The above description is only for the purpose of illustrating the present invention and the appended claims are not to be construed as limiting the scope of the invention, which is intended to cover all modifications, equivalents and improvements that are within the spirit and scope of the invention as defined by the appended claims.

Claims

1. A method for preparing a KC pre-intercalated carbon nano flake (KC-PCN), the method comprising:

preparing a precursor: adding Maleic Anhydride (MAH) and potassium hydroxide (KOH) into a mortar at room temperature, and grinding for 5 min;

transfer precursor to tube furnace to 2 ^o C min ^-1 At a rate of N ₂ Heating to 700 deg.C under atmosphere ^o C, heat preservation and calcination are carried out for 30 min;

2. The method for preparing KC pre-intercalated carbon nano-platelets (KC-PCN) according to claim 1, wherein the preparation of the precursor: maleic Anhydride (MAH) and potassium hydroxide (KOH) were mixed at room temperature in a ratio of 1:1 into a mortar, and grinding for 5 min.
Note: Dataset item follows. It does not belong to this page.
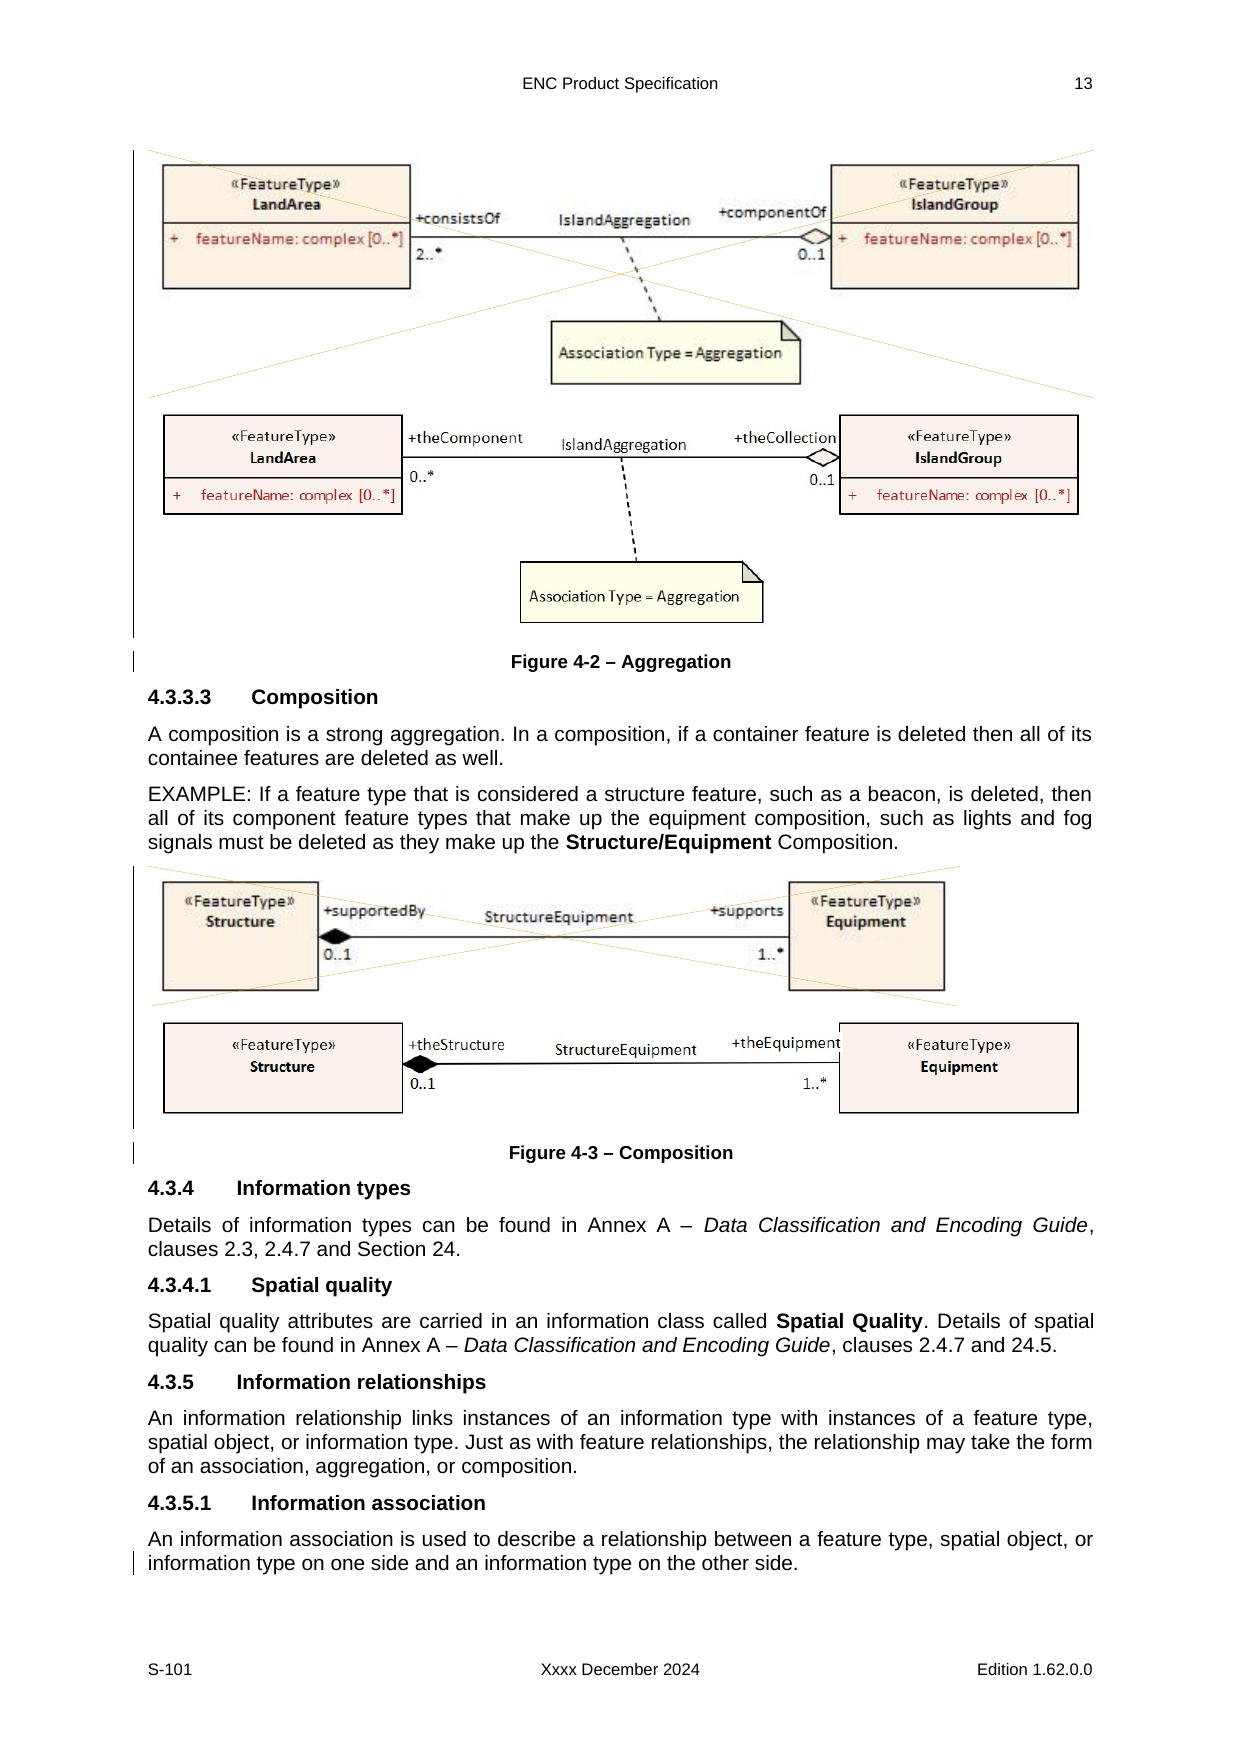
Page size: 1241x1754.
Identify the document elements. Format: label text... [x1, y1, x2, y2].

3. The method for preparing KC pre-intercalated carbon nano-platelets (KC-PCN) according to claim 1, wherein the precursor is transferred to a tube furnace to 2 ^o C min ^-1 At a rate of N ₂ Heating to 700 deg.C under atmosphere ^o And C, performing heat preservation and calcination for 30 min to obtain black powder.

4. The method for preparing KC pre-intercalated carbon nano-platelets (KC-PCN) as defined in claim 1, wherein the obtained black powder is washed with 1 mol/L hydrochloric acid solution and deionized water to pH 7, and dried for 12 h to obtain the final product.

5. A KC pre-intercalated carbon nano-platelet (KC-PCN) prepared by the method for preparing the KC pre-intercalated carbon nano-platelet (KC-PCN) as defined in any one of claims 1 to 4.

6. An electrode prepared from the KC pre-intercalated carbon nano-flake (KC-PCN) of any one of claims 1 to 4 by the method of preparing the electrode by mixing 30 mg of active material, acetylene black and polyvinylidene fluoride (PVDF) in a ratio of 8: 1:1 quality ofDispersing in ethanol to obtain homogenate, and uniformly coating the homogenate on graphite paper (5 cm × 6 cm) 120 ^o And C, drying overnight.

7. A capacitive deionization unit assembled from the electrode material as claimed in claim 6.

8. A solar energy system incorporating capacitive deionization as claimed in claim 7.

9. An installation for producing fresh water by industrial desalination of sea water according to claim 8.